Critics were especially fond of newcomer Nancy Donohue as Sister Rita. Barnes wrote that Donohue “can give innocence a meaning, and winkle out the sentiment in sentimentality.” Linda Lawrence singled out Donohue as well, but also commended the entire cast. Despite the performances, Lawrence felt that the play seemed like a work in progress, “still in the process of becoming.”

The first few days after opening night, the theater was near empty. But after mostly positive reviews and word of mouth, the theater slowly filled. Ultimately the show would run for nearly four hundred performances and was listed as Best Broadway Play in the 1976 Burns Mantle Best Play Series.
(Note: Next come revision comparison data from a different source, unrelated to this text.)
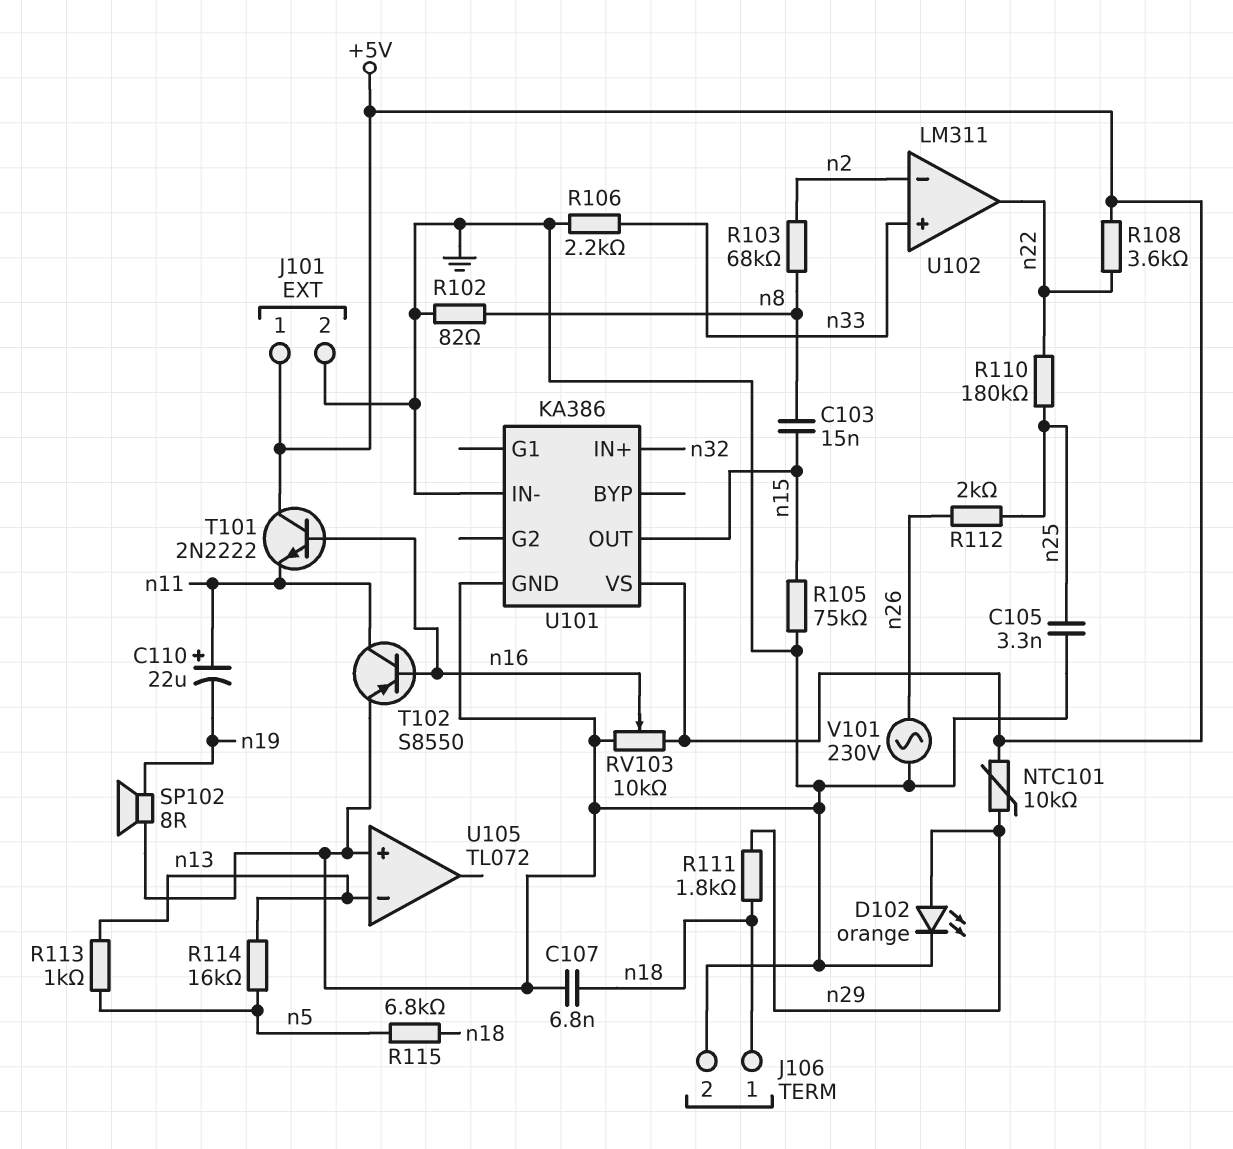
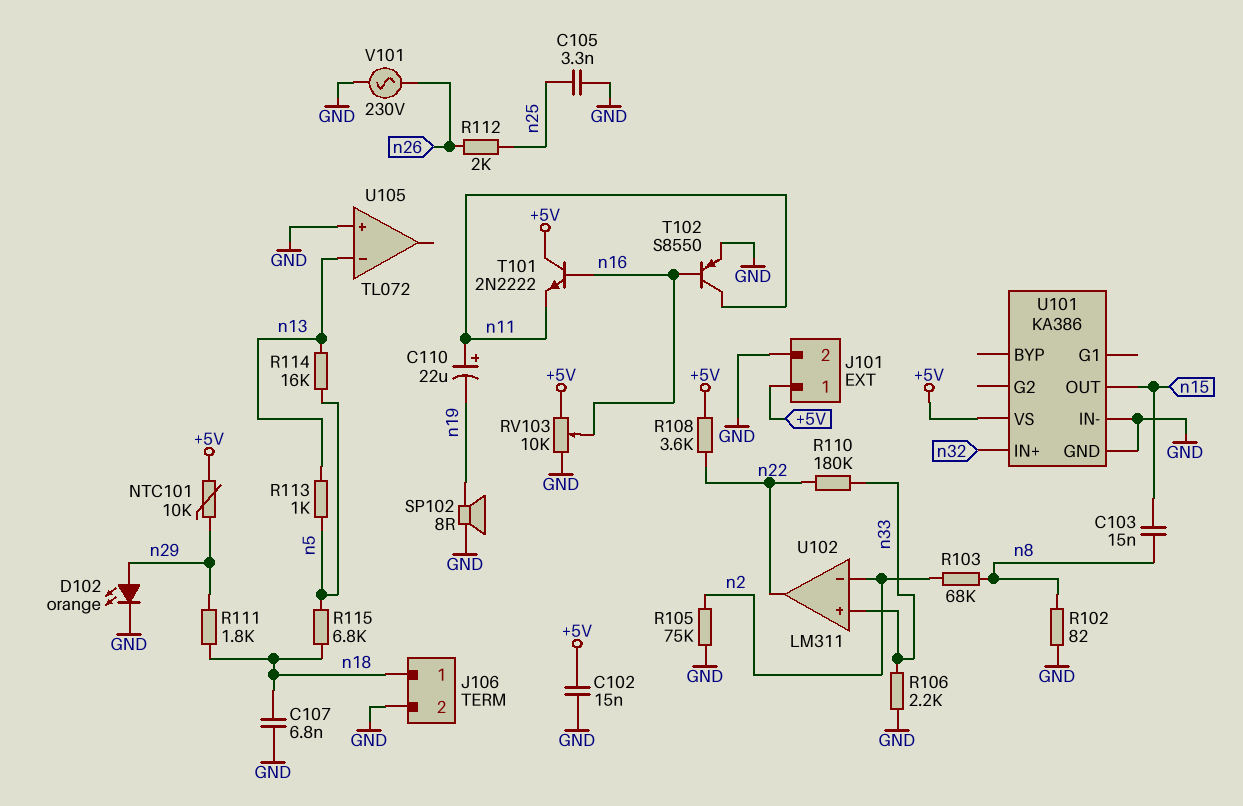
C102: none -> 15nF (+5V, GND)
R105: 75k (GND, n15) -> 75k (GND, n2)
R110: 180k (n22, n25) -> 180k (n22, n33)

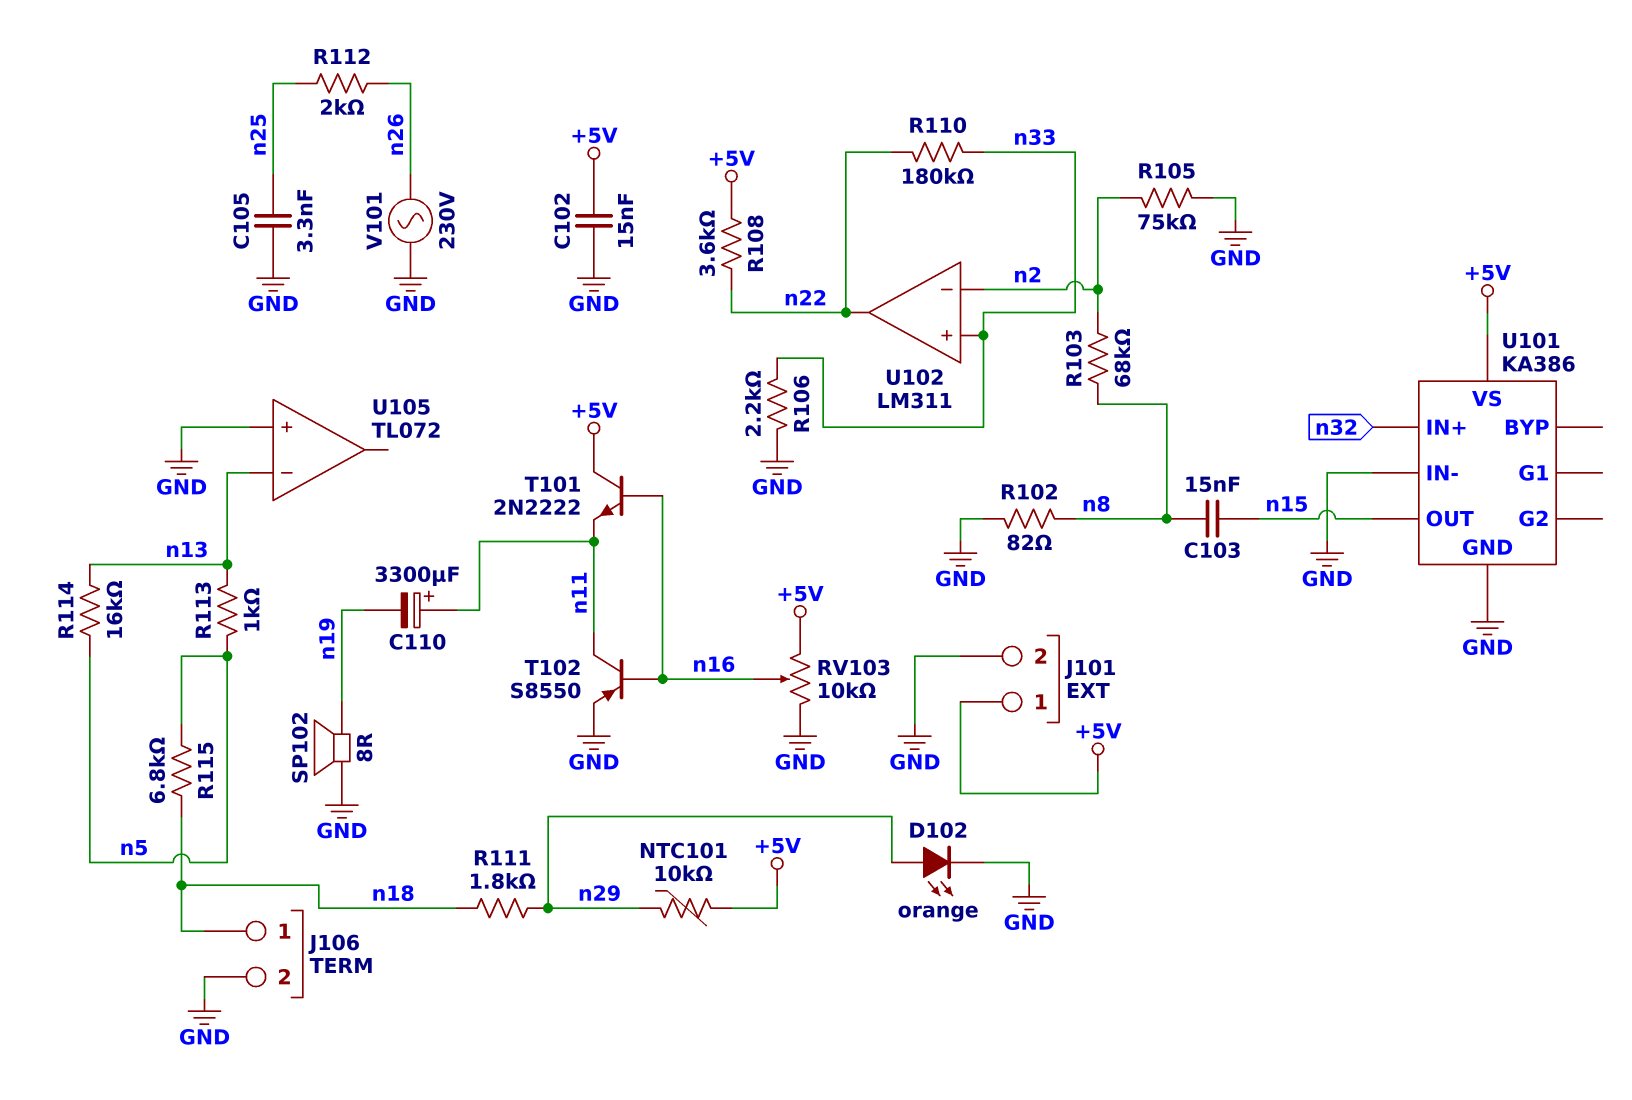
C107: 6.8nF (GND, n18) -> none
C110: 22uF (plus n11, minus n19) -> 3300uF (plus n11, minus n19)

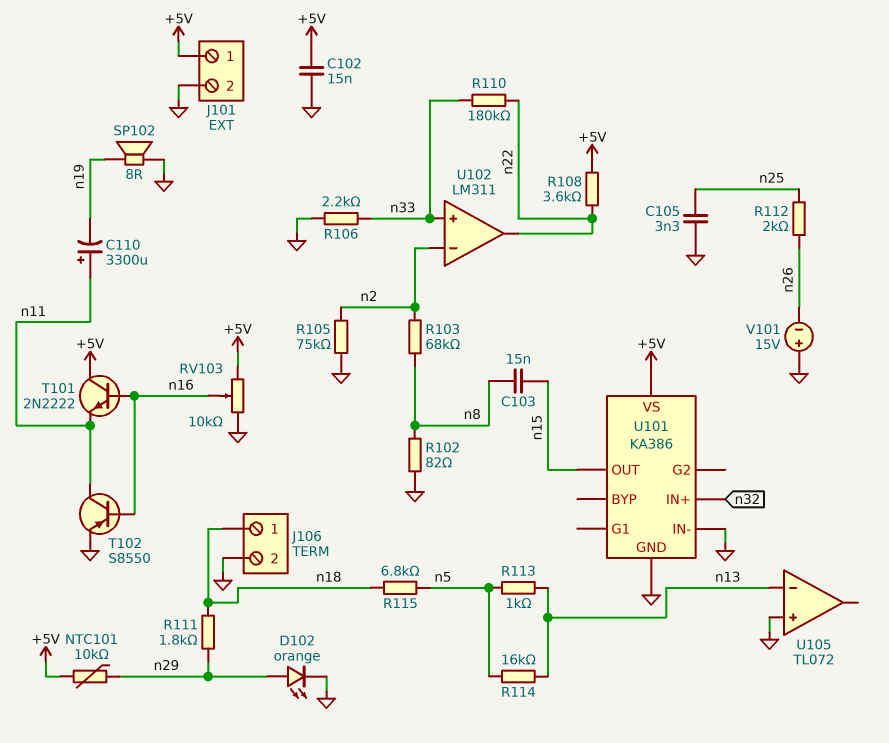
V101: AC 230V (GND, n26) -> 15V (plus GND, minus n26)

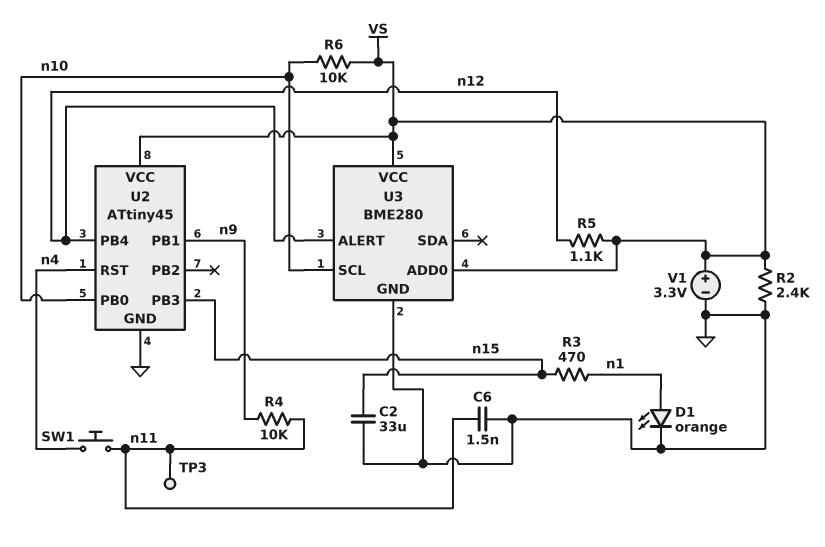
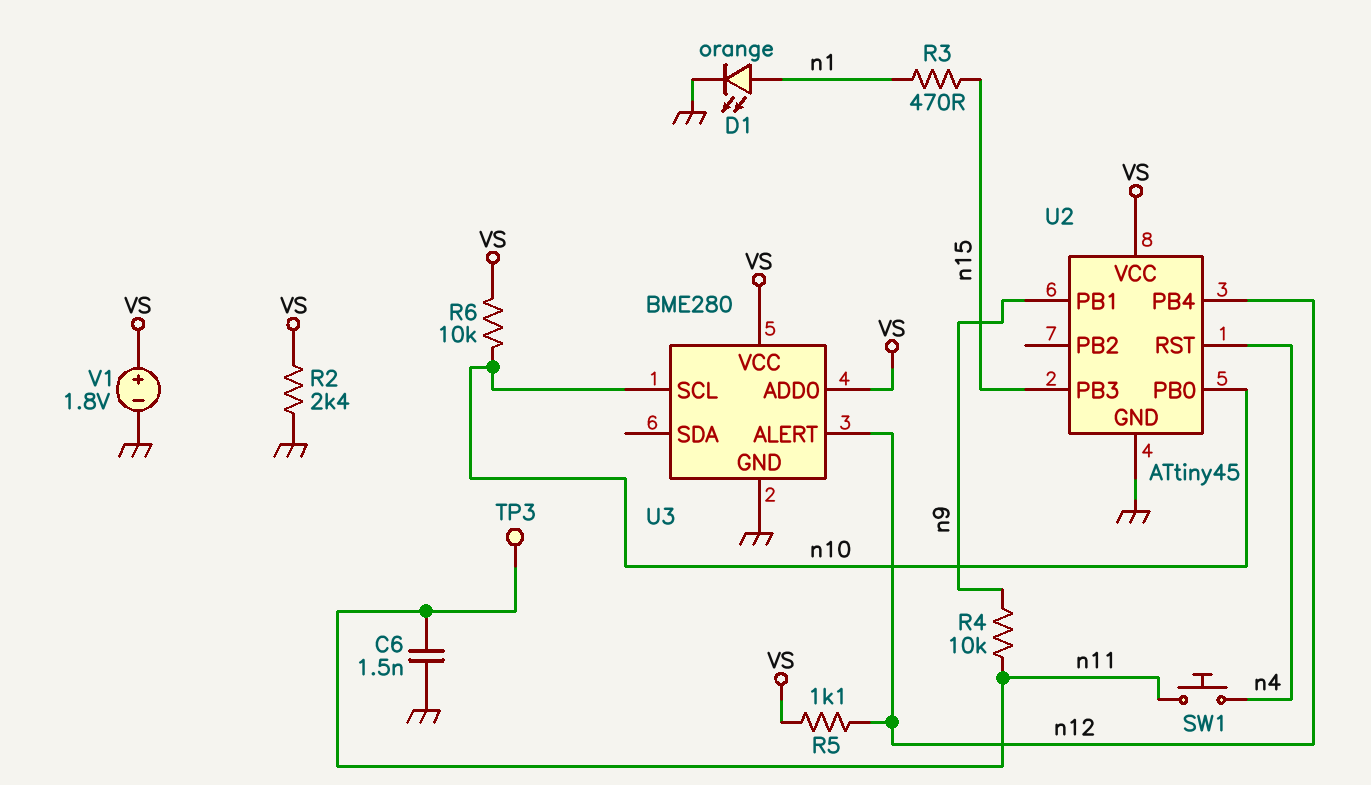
C2: 33uF (GND, n15) -> none
V1: 3.3V (plus VS, minus GND) -> 1.8V (plus VS, minus GND)

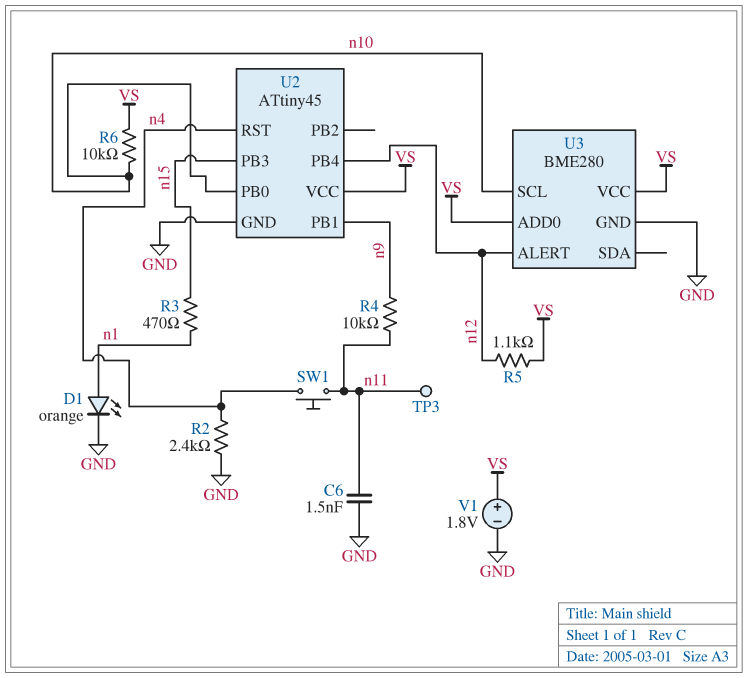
R2: 2.4k (GND, VS) -> 2.4k (GND, n4)

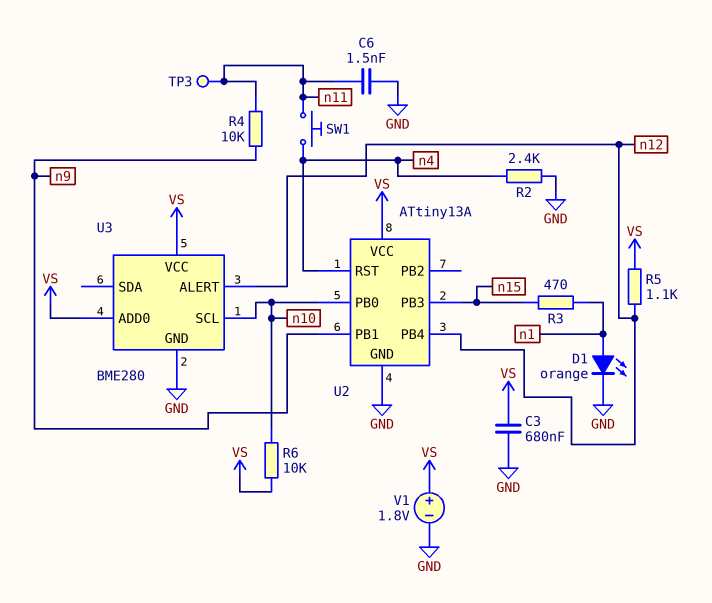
C3: none -> 680nF (GND, VS)
U2: ATtiny45 -> ATtiny13A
In 1979 a film version of the play was produced with Stanley Kramer as director. Kramer had been nominated for three Oscars as director of The Defiant Ones (1959), Judgment at Nuremberg (1961) and Guess Who’s Coming to Dinner (1962). Unlike the stage version, the film featured a star-studded cast including Dick van Dyke as Father Rivard, Kathleen Quinlan as Sister Rita and Maureen Stapleton as Mrs. Shandig. The critics did not respond well to the film adaptation, criticizing Kramer’s direction in particular. Janet Maslin of The New York Times wrote that “Mr. Kramer is evidently at a loss…an all-star cast is probably not what an already distracted film like The Runner Stumbles needed.” Both Rex Reed and Roger Ebert found the flashbacks from the courtroom scene “annoying.” But Archer Winstein found merit in the tale itself, “a beautiful, muted, tragic story.” Even Ebert admitted that in “it’s relentlessly old-fashioned way, The Runner Stumbles has a sort of dramatic persistence: it’s not great, but it’s there.”

The high profile of the film may have contributed negatively to the play’s reputation – something we feel should be righted.  For beyond amateur and community theatre productions, The Runner Stumbles hasn’t been seen in New York City since its original Broadway run.  As for Milan Stitt, he went on to write several other plays including In the Pursuit and Take a Little Chance and his teleplay Long Shadows was nominated for Best Teleplay at the 1996 International Emmys. The Runner Stumbles, however,remains his best known work. The Broadway productiongave Stitt some closure on the eleven year project. “It hardly seems there was a time before I wrote it,” he told the New York Times. “I kept thinking that in six months this part will all be over—the part where no one knows I’m a playwright except me.”